Do you have witches in your apartment building?
I do, and, believe me, you wouldn’t want one of these covens occupying space behind your French Quarter gate. They are bossy little know-it-alls who believe they are all that.
Here’s the deal that’s sticking in my gullet tonight. I’m in the process of mounting a play that our playwright hopes to take to a festival in New York in the middle of July. For complicated reasons (well, to my mind, they’re complicated), we are rehearsing in the courtyard of my building. The neighbors who live here have told me they do not mind this convergence of actors in their midst. Some of them have even mentioned they get a kick out of hearing people verbally sparring and being mean to each other then cracking up and laughing when they go up on a line or trip over their blocking. The play is short, and rehearsals run from 8 or 8:30 PM until around 10-ish.
Each evening about a half-hour before we are scheduled to begin, I go out and place a brick in the gate and sit in the courtyard watching and waiting for the actors to arrive. At no time am I not watching the gate to make sure some stranger does not creep inside to commit some mischief. When the last actor arrives, he removes the brick and the gate is then shut and locked.
Well, tonight after rehearsal, I discovered a note taped to the gate. It read, “There are bicycles in this gateway. You should keep the gate locked.”
Huh.

┄┄┄┄┄┄┄┄┄┄

## What is required:
Copy the post above about the note left on the courtyard gate, word for word and in full.

┄┄┄┄┄┄┄┄┄┄

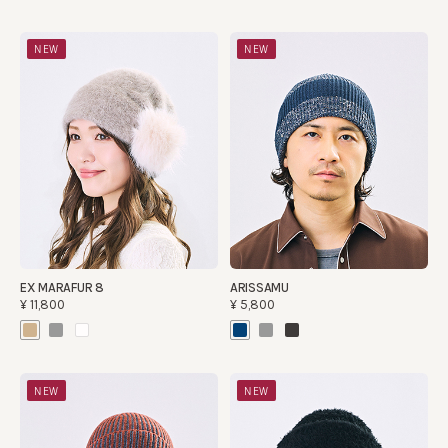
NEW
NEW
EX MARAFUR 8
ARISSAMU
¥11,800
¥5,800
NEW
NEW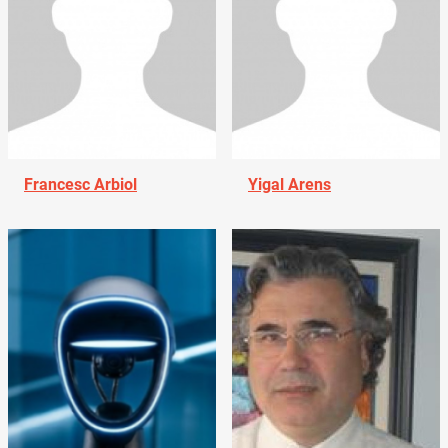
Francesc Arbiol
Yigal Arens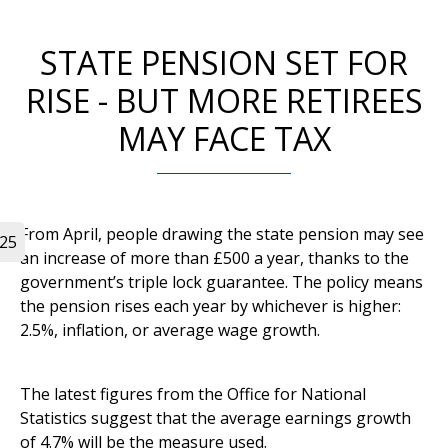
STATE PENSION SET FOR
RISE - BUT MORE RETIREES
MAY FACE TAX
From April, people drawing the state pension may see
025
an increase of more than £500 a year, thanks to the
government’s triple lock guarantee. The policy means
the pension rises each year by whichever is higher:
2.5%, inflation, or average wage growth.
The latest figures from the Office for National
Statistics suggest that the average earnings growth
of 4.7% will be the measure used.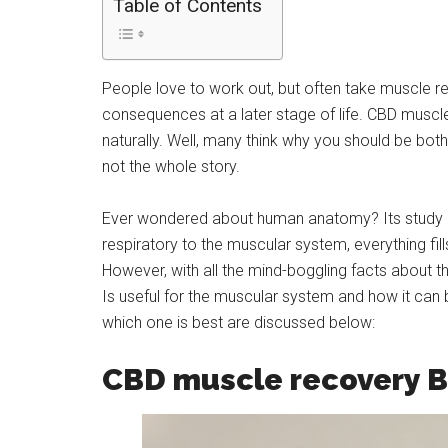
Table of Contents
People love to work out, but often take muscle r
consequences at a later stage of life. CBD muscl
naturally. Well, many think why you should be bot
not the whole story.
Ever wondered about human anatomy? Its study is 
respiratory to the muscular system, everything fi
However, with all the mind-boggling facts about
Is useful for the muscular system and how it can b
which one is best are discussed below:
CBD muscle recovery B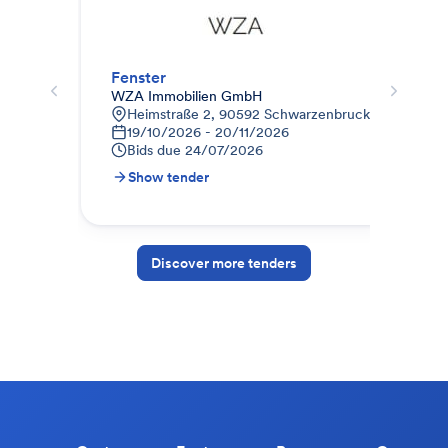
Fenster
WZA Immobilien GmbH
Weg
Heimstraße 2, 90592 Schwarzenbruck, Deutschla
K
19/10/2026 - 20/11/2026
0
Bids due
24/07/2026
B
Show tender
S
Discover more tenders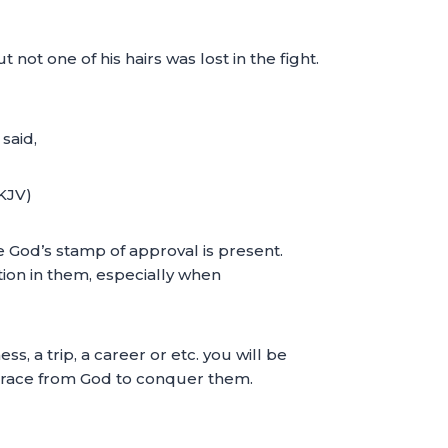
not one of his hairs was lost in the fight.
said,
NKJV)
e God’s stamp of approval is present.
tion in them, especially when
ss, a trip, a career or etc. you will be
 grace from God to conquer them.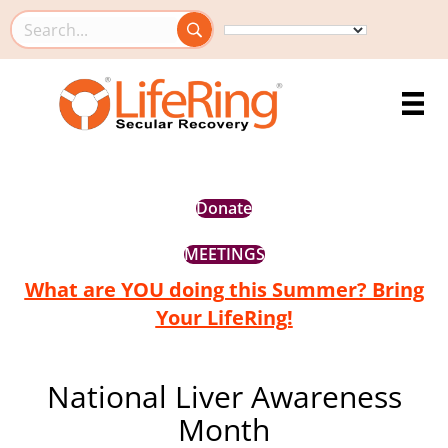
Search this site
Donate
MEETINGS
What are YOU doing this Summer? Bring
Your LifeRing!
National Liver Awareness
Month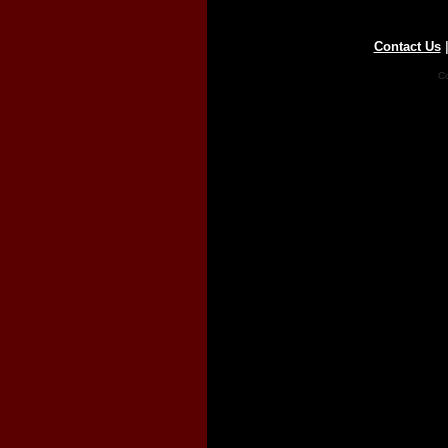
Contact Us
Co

┄┄┄┄┄┄┄┄┄┄

## Written reply:
Do you have witches in your apartment building?
I do, and, believe me, you wouldn’t want one of these covens occupying space behind your French Quarter gate. They are bossy little know-it-alls who believe they are all that.
Here’s the deal that’s sticking in my gullet tonight. I’m in the process of mounting a play that our playwright hopes to take to a festival in New York in the middle of July. For complicated reasons (well, to my mind, they’re complicated), we are rehearsing in the courtyard of my building. The neighbors who live here have told me they do not mind this convergence of actors in their midst. Some of them have even mentioned they get a kick out of hearing people verbally sparring and being mean to each other then cracking up and laughing when they go up on a line or trip over their blocking. The play is short, and rehearsals run from 8 or 8:30 PM until around 10-ish.
Each evening about a half-hour before we are scheduled to begin, I go out and place a brick in the gate and sit in the courtyard watching and waiting for the actors to arrive. At no time am I not watching the gate to make sure some stranger does not creep inside to commit some mischief. When the last actor arrives, he removes the brick and the gate is then shut and locked.
Well, tonight after rehearsal, I discovered a note taped to the gate. It read, “There are bicycles in this gateway. You should keep the gate locked.”
Huh.